Near the foot of John Street was the toy skyscraper where his firm had offices. The benches outside were painted in primary colors, as were various decorations on the lower facade. He thought of building blocks and games with flashing lights. There were whimsical phone booths and a superdigital clock. To get to the elevator bank he went through a blue neon tunnel. He got off the elevator and was stopped by Teddy Mackel, a middle-aged man in charge of the mail room.

'I think you ought to walk by Zeltner's room, Lyle.”

'I heard.”

'Makes me want to take back my chastity vow that I took when I was with the Marist Brothers earlier in this century, Lyle, Jesus.”

'We need it around here, something, for morale”

'Tall, I like that about a woman. Tall, nice.”

'More there.”

'Never end a sentence with a preposition,' Mackel said. 'That's the other thing I learned when I was with the Marists. They're a teaching order. Those were the two things they taught us. Chastity and how to end sentences. Which one did me less good I bet you can guess.”

'Neck to neck, I judge it.”

'Tell me confidentially, will we survive, Lyle? My kids are worried. They want to finish college. You're down there in the dust of battle. Say some words to our viewing audience.”

There was an alcove outside Zeltner's office. She was at the desk there, reading a paperback book, her shoulders hunched in a way that indicated a special depth of solitude, he thought, like a figure in a Hopper painting. He came back the other way now, having stopped at the water cooler. Fairly long blond hair. That was about all that registered. He stopped at the end of the hall, wondering what to do next. There were two or three people he could visit, more or less plausibly, in their offices. He didn't feel like doing that but didn't want to leave either. Leaving presented a void. He heard the elevator door open and decided he couldn't stand around any longer. He went back to the alcove. He leaned over, tapping his index finger on the surface of the desk.

'Where is he? Is he around somewhere?”

'He didn't say.”

'Nothing's moving in there.”

'I don't know where he is.”

'The elusive Zeltner.”

'He forgets to tell me.”

'That's right, I forgot that about him.”

'Who should I say was asking?”

'Not important, really, I'll come back.”

Blond hair, little or no makeup, blank sort of face with nice enough features. Teeth and nails on the drab side. Blondness and probably great figure would account for local acclaim. Must be seen in motion no doubt.

Pammy on the eighty-third floor of the north tower contrived to pass the time by devising a question for Ethan Segal.
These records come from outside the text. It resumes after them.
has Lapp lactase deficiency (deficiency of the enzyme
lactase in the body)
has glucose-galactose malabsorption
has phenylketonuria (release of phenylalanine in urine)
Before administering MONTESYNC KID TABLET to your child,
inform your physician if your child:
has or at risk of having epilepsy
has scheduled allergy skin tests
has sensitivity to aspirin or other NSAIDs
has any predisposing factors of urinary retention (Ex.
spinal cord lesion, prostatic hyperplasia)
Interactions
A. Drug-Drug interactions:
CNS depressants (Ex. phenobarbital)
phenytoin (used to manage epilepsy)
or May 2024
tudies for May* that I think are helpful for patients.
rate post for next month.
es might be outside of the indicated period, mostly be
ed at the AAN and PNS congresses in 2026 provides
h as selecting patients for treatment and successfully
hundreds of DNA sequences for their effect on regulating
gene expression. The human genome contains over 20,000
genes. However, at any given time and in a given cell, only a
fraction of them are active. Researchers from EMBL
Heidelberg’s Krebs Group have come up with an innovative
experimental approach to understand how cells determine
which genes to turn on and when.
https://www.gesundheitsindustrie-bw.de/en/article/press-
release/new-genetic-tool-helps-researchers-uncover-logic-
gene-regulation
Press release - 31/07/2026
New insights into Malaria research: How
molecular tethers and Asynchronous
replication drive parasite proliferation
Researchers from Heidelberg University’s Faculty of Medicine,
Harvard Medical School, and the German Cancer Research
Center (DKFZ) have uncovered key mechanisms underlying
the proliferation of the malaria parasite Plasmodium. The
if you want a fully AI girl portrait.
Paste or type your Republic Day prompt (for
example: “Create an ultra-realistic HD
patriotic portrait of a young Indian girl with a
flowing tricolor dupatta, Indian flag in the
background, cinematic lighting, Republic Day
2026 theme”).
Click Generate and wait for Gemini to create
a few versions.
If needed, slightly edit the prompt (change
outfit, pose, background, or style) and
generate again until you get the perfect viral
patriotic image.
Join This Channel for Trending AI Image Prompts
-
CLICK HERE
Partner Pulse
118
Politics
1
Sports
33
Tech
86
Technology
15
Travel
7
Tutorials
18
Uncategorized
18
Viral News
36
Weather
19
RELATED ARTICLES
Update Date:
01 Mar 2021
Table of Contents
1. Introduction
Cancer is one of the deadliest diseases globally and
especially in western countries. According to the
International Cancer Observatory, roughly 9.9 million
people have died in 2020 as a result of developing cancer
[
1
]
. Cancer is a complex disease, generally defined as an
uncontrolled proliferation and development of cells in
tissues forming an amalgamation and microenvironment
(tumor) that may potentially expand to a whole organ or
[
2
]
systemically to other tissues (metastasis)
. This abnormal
If the elevators in the World Trade Center were places, as she believed them to be, and if the lobbies were spaces, as she further believed, what then was the World Trade Center itself? Was it a condition, an occurrence, a physical event, an existing circumstance, a presence, a state, a set of invariables? Ethan didn't respond and she changed the subject, watching him type figures into little boxes on a long form, folded over his machine, crowding down on it, only his fingers moving.

'We have nothing planned,' she said. 'Lyle doesn't think he'll be able to get away. It's very hair-raising right now, I gather. He's talking about not before October.”

'That's a nice time, really.”

'I think it would be specially nice if we did something together.”

'Where?”

'Wherever.”

'Vales of time and space.”

'I think it would work very well, Ethan. It can be wearing, just two. We all get along.”

'Lyle's not available, so.”

'You wouldn't consider October as soon enough, I don't imagine.”

'I'd never last it out, Pam.”

'This city.”

'July, August.”

'I'm thinking about tap-dancing lessons,' she said.

'Let me type.”

'No comment?”

'Let me type awhile,' he said. 'I like filling these little boxes with numbers. Numbers are indispensable to my world view at present. I don't believe I'm doing this. This is some toad's chore. But I genuinely enjoy it. It's so anally satisfying. Contentment at last.”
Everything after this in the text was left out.